───── DATA FOR PROCESSING
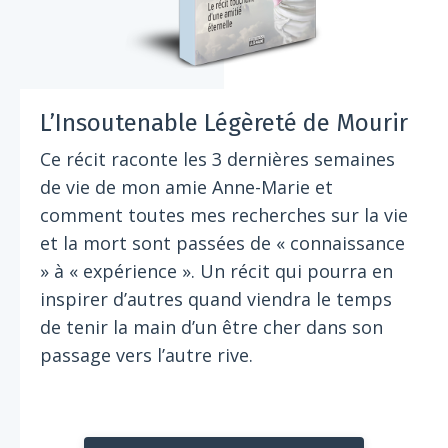
L’Insoutenable Légèreté de Mourir
Ce récit raconte les 3 dernières semaines
de vie de mon amie Anne-Marie et
comment toutes mes recherches sur la vie
et la mort sont passées de « connaissance
» à « expérience ». Un récit qui pourra en
inspirer d’autres quand viendra le temps
de tenir la main d’un être cher dans son
passage vers l’autre rive.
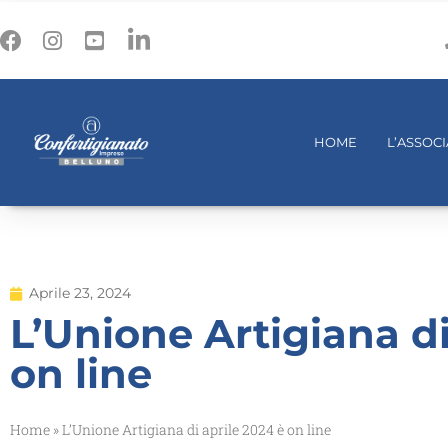
HOME
L’ASSOC
Aprile 23, 2024
L’Unione Artigiana di
on line
Home
»
L’Unione Artigiana di aprile 2024 è on line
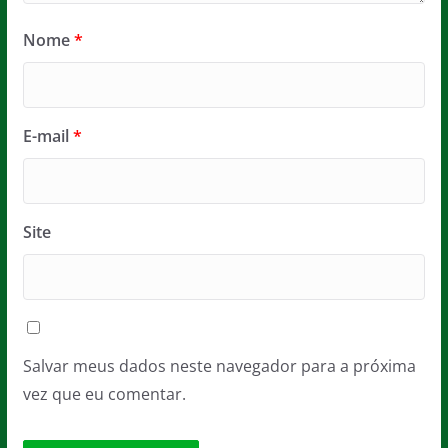
Nome
*
E-mail
*
Site
Salvar meus dados neste navegador para a próxima
vez que eu comentar.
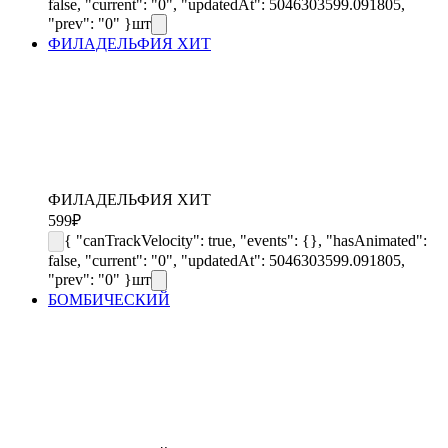
false, "current": "0", "updatedAt": 5046303599.091805,
"prev": "0" }
шт
ФИЛАДЕЛЬФИЯ ХИТ
ФИЛАДЕЛЬФИЯ ХИТ
599
₽
{ "canTrackVelocity": true, "events": {}, "hasAnimated":
false, "current": "0", "updatedAt": 5046303599.091805,
"prev": "0" }
шт
БОМБИЧЕСКИЙ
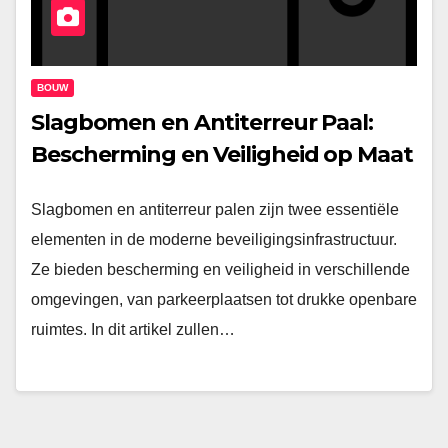
BOUW
Slagbomen en Antiterreur Paal:
Bescherming en Veiligheid op Maat
Slagbomen en antiterreur palen zijn twee essentiële
elementen in de moderne beveiligingsinfrastructuur.
Ze bieden bescherming en veiligheid in verschillende
omgevingen, van parkeerplaatsen tot drukke openbare
ruimtes. In dit artikel zullen…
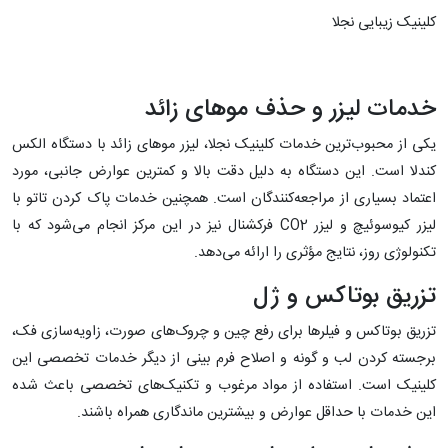
کلینیک زیبایی نجلا
خدمات لیزر و حذف موهای زائد
یکی از محبوب‌ترین خدمات کلینیک نجلا، لیزر موهای زائد با دستگاه الکس
کندلا است. این دستگاه به دلیل دقت بالا و کمترین عوارض جانبی، مورد
اعتماد بسیاری از مراجعه‌کنندگان است. همچنین خدمات پاک کردن تاتو با
لیزر کیوسوئیچ و لیزر CO2 فرکشنال نیز در این مرکز انجام می‌شود که با
تکنولوژی روز، نتایج مؤثری را ارائه می‌دهد.
تزریق بوتاکس و ژل
تزریق بوتاکس و فیلرها برای رفع چین و چروک‌های صورت، زاویه‌سازی فک،
برجسته کردن لب و گونه و اصلاح فرم بینی از دیگر خدمات تخصصی این
کلینیک است. استفاده از مواد مرغوب و تکنیک‌های تخصصی باعث شده
این خدمات با حداقل عوارض و بیشترین ماندگاری همراه باشند.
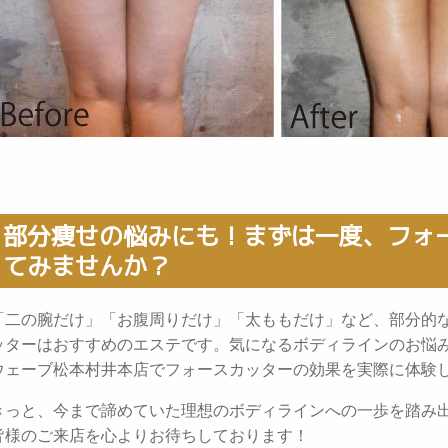
部分痩せの悩みにも！まずは一度、フォ
てみませんか？
「二の腕だけ」「お腹周りだけ」「太ももだけ」など、部分的
ッターはおすすめのエステです。気になるボディラインのお悩
ウェーブ松本村井本店でフォースカッターの効果を実際に体験
きっと、今まで諦めていた理想のボディラインへの一歩を踏み
皆様のご来店を心よりお待ちしております！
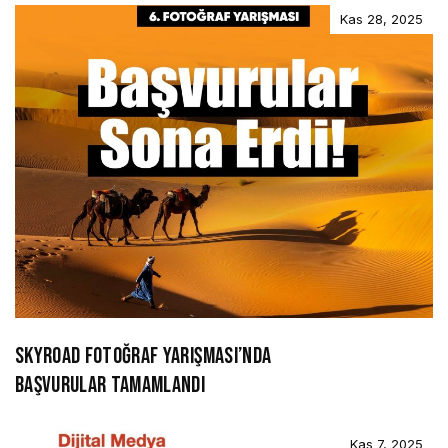
Kas 28, 2025
SKYROAD FOTOĞRAF YARIŞMASI’NDA
BAŞVURULAR TAMAMLANDI
Kas 7, 2025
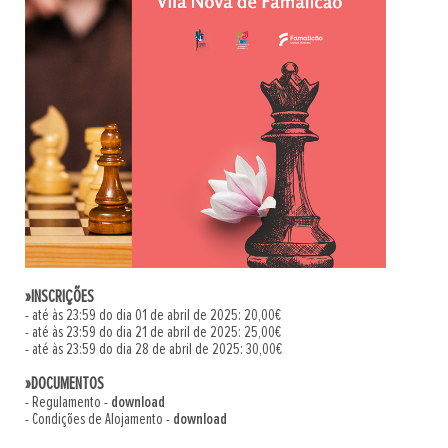
»INSCRIÇÕES
- até às 23:59 do dia 01 de abril de 2025: 20,00€
- até às 23:59 do dia 21 de abril de 2025: 25,00€
- até às 23:59 do dia 28 de abril de 2025: 30,00€
»DOCUMENTOS
- Regulamento -
download
- Condições de Alojamento -
download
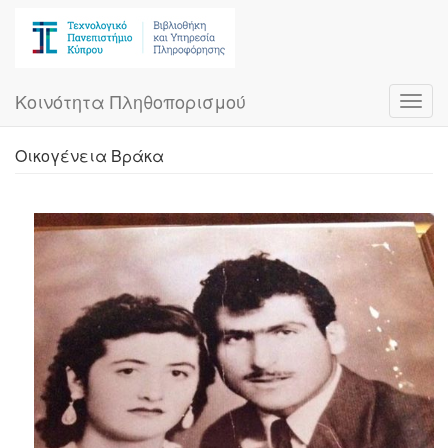
Skip
to
main
content
Κοινότητα Πληθοπορισμού
Toggl
navig
Οικογένεια Βράκα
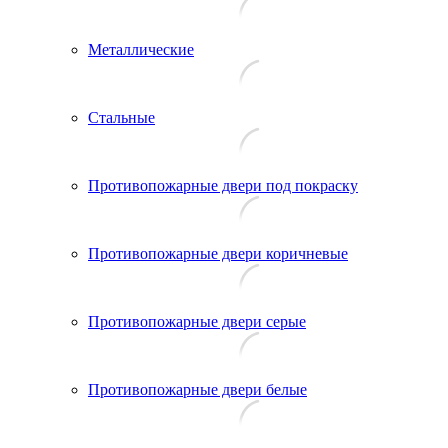
Металлические
Стальные
Противопожарные двери под покраску
Противопожарные двери коричневые
Противопожарные двери серые
Противопожарные двери белые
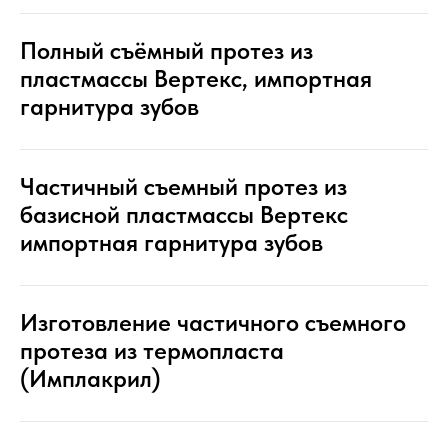
Полный съёмный протез из
пластмассы Вертекс, импортная
гарнитура зубов
Частичный съемный протез из
базисной пластмассы Вертекс
импортная гарнитура зубов
Изготовление частичного съемного
протеза из термопласта
(Имплакрил)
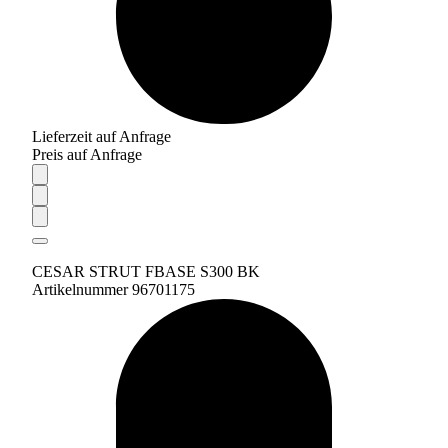
Lieferzeit auf Anfrage
Preis auf Anfrage
CESAR STRUT FBASE S300 BK
Artikelnummer 96701175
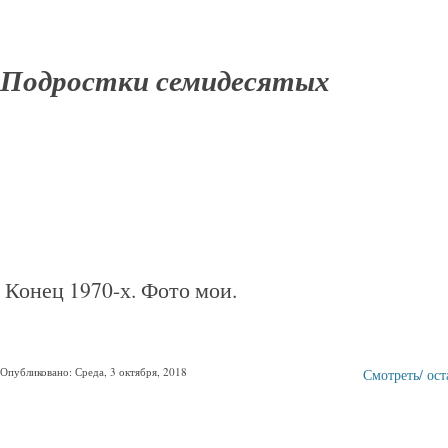
Подростки семидесятых
Конец 1970-х. Фото мои.
Опубликовано: Среда, 3 октября, 2018
Смотреть/ ос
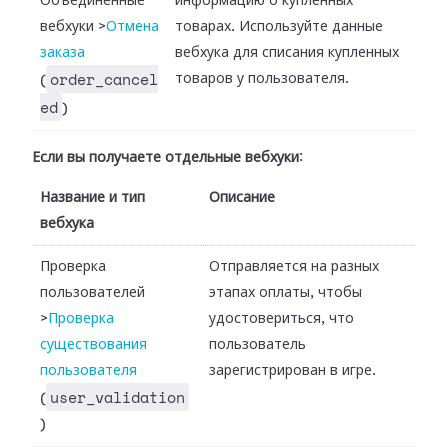
Объединенные
информацию о купленных
вебхуки
>
Отмена
товарах. Используйте данные
заказа
вебхука для списания купленных
order_cancel
товаров у пользователя.
(
ed
)
Если вы получаете отдельные вебхуки
:
Название и тип
Описание
вебхука
Проверка
Отправляется на разных
пользователей
этапах оплаты, чтобы
>
Проверка
удостовериться, что
существования
пользователь
пользователя
зарегистрирован в игре.
user_validation
(
)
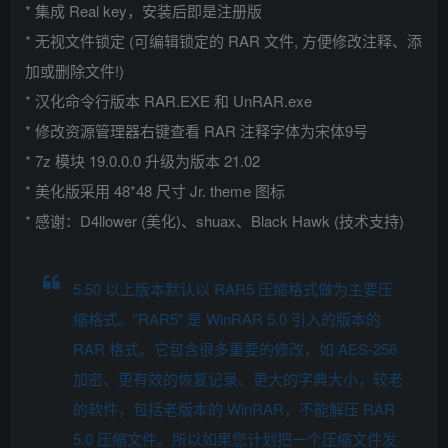
* 集成 Real key，安装后即是注册版
* 无视文件锁定 (可编辑锁定的 RAR 文件, 方便修改注释、添
加或删除文件!)
* 汉化命令行版本 RAR.EXE 和 UnRAR.exe
* 修改资源管理器右键查看 RAR 注释字体为宋体9号
* 7z 模块 19.0.0.0 升级为版本 21.02
* 美化版采用 48*48 尺寸 Jr. theme 图标
* 感谢：D4llower (美化)、shuax、Black Hawk (技术支持)
5.50 以上版本默认以 RAR5 压缩格式做为主要压
缩格式。”RAR5″ 是 WinRAR 5.0 引入的版本的
RAR 格式。它包含很多重要的修改，如 AES-256
加密、更有效的恢复记录、更大的字典大小，较老
的软件，包括老版本的 WinRAR，不能解压 RAR
5.0 压缩文件。所以如果您计划把一个压缩文件发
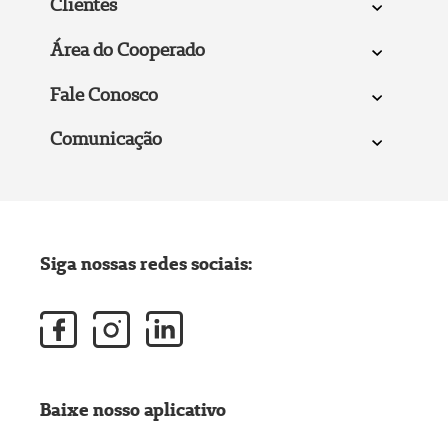
Clientes
Área do Cooperado
Fale Conosco
Comunicação
Siga nossas redes sociais:
Baixe nosso aplicativo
──────────
All the lines above are to be reproduced exactly, except the pictures.

L’Insoutenable Légèreté de Mourir
Ce récit raconte les 3 dernières semaines
de vie de mon amie Anne-Marie et
comment toutes mes recherches sur la vie
et la mort sont passées de « connaissance
» à « expérience ». Un récit qui pourra en
inspirer d’autres quand viendra le temps
de tenir la main d’un être cher dans son
passage vers l’autre rive.
HOME
L’ASSOC
Aprile 23, 2024
L’Unione Artigiana di
on line
Home
»
L’Unione Artigiana di aprile 2024 è on line
Nome
*
E-mail
*
Site
Salvar meus dados neste navegador para a próxima
vez que eu comentar.
false, "current": "0", "updatedAt": 5046303599.091805,
"prev": "0" }
шт
ФИЛАДЕЛЬФИЯ ХИТ
ФИЛАДЕЛЬФИЯ ХИТ
599
₽
{ "canTrackVelocity": true, "events": {}, "hasAnimated":
false, "current": "0", "updatedAt": 5046303599.091805,
"prev": "0" }
шт
БОМБИЧЕСКИЙ
BOUW
Slagbomen en Antiterreur Paal:
Bescherming en Veiligheid op Maat
Slagbomen en antiterreur palen zijn twee essentiële
elementen in de moderne beveiligingsinfrastructuur.
Ze bieden bescherming en veiligheid in verschillende
omgevingen, van parkeerplaatsen tot drukke openbare
ruimtes. In dit artikel zullen…
کلینیک زیبایی نجلا
خدمات لیزر و حذف موهای زائد
یکی از محبوب‌ترین خدمات کلینیک نجلا، لیزر موهای زائد با دستگاه الکس
کندلا است. این دستگاه به دلیل دقت بالا و کمترین عوارض جانبی، مورد
اعتماد بسیاری از مراجعه‌کنندگان است. همچنین خدمات پاک کردن تاتو با
لیزر کیوسوئیچ و لیزر CO2 فرکشنال نیز در این مرکز انجام می‌شود که با
تکنولوژی روز، نتایج مؤثری را ارائه می‌دهد.
تزریق بوتاکس و ژل
تزریق بوتاکس و فیلرها برای رفع چین و چروک‌های صورت، زاویه‌سازی فک،
برجسته کردن لب و گونه و اصلاح فرم بینی از دیگر خدمات تخصصی این
کلینیک است. استفاده از مواد مرغوب و تکنیک‌های تخصصی باعث شده
این خدمات با حداقل عوارض و بیشترین ماندگاری همراه باشند.
部分痩せの悩みにも！まずは一度、フォ
てみませんか？
「二の腕だけ」「お腹周りだけ」「太ももだけ」など、部分的
ッターはおすすめのエステです。気になるボディラインのお悩
ウェーブ松本村井本店でフォースカッターの効果を実際に体験
きっと、今まで諦めていた理想のボディラインへの一歩を踏み
皆様のご来店を心よりお待ちしております！
Kas 28, 2025
SKYROAD FOTOĞRAF YARIŞMASI’NDA
BAŞVURULAR TAMAMLANDI
Kas 7, 2025
»INSCRIÇÕES
- até às 23:59 do dia 01 de abril de 2025: 20,00€
- até às 23:59 do dia 21 de abril de 2025: 25,00€
- até às 23:59 do dia 28 de abril de 2025: 30,00€
»DOCUMENTOS
- Regulamento -
download
- Condições de Alojamento -
download
Skip
to
main
content
Κοινότητα Πληθοπορισμού
Toggl
navig
Οικογένεια Βράκα
Металлические
Стальные
Противопожарные двери под покраску
Противопожарные двери коричневые
Противопожарные двери серые
Противопожарные двери белые
Полный съёмный протез из
пластмассы Вертекс, импортная
гарнитура зубов
Частичный съемный протез из
базисной пластмассы Вертекс
импортная гарнитура зубов
Изготовление частичного съемного
протеза из термопласта
(Имплакрил)
Lieferzeit auf Anfrage
Preis auf Anfrage
CESAR STRUT FBASE S300 BK
Artikelnummer 96701175
Подростки семидесятых
Конец 1970-х. Фото мои.
Опубликовано: Среда, 3 октября, 2018
Смотреть/ ос
Объединенные
информацию о купленных
вебхуки
>
Отмена
товарах. Используйте данные
заказа
вебхука для списания купленных
order_cancel
товаров у пользователя.
(
ed
)
Если вы получаете отдельные вебхуки
:
Название и тип
Описание
вебхука
Проверка
Отправляется на разных
пользователей
этапах оплаты, чтобы
>
Проверка
удостовериться, что
существования
пользователь
пользователя
зарегистрирован в игре.
user_validation
(
)
* 集成 Real key，安装后即是注册版
* 无视文件锁定 (可编辑锁定的 RAR 文件, 方便修改注释、添
加或删除文件!)
* 汉化命令行版本 RAR.EXE 和 UnRAR.exe
* 修改资源管理器右键查看 RAR 注释字体为宋体9号
* 7z 模块 19.0.0.0 升级为版本 21.02
* 美化版采用 48*48 尺寸 Jr. theme 图标
* 感谢：D4llower (美化)、shuax、Black Hawk (技术支持)
5.50 以上版本默认以 RAR5 压缩格式做为主要压
缩格式。”RAR5″ 是 WinRAR 5.0 引入的版本的
RAR 格式。它包含很多重要的修改，如 AES-256
加密、更有效的恢复记录、更大的字典大小，较老
的软件，包括老版本的 WinRAR，不能解压 RAR
5.0 压缩文件。所以如果您计划把一个压缩文件发
Clientes
Área do Cooperado
Fale Conosco
Comunicação
Siga nossas redes sociais:
Baixe nosso aplicativo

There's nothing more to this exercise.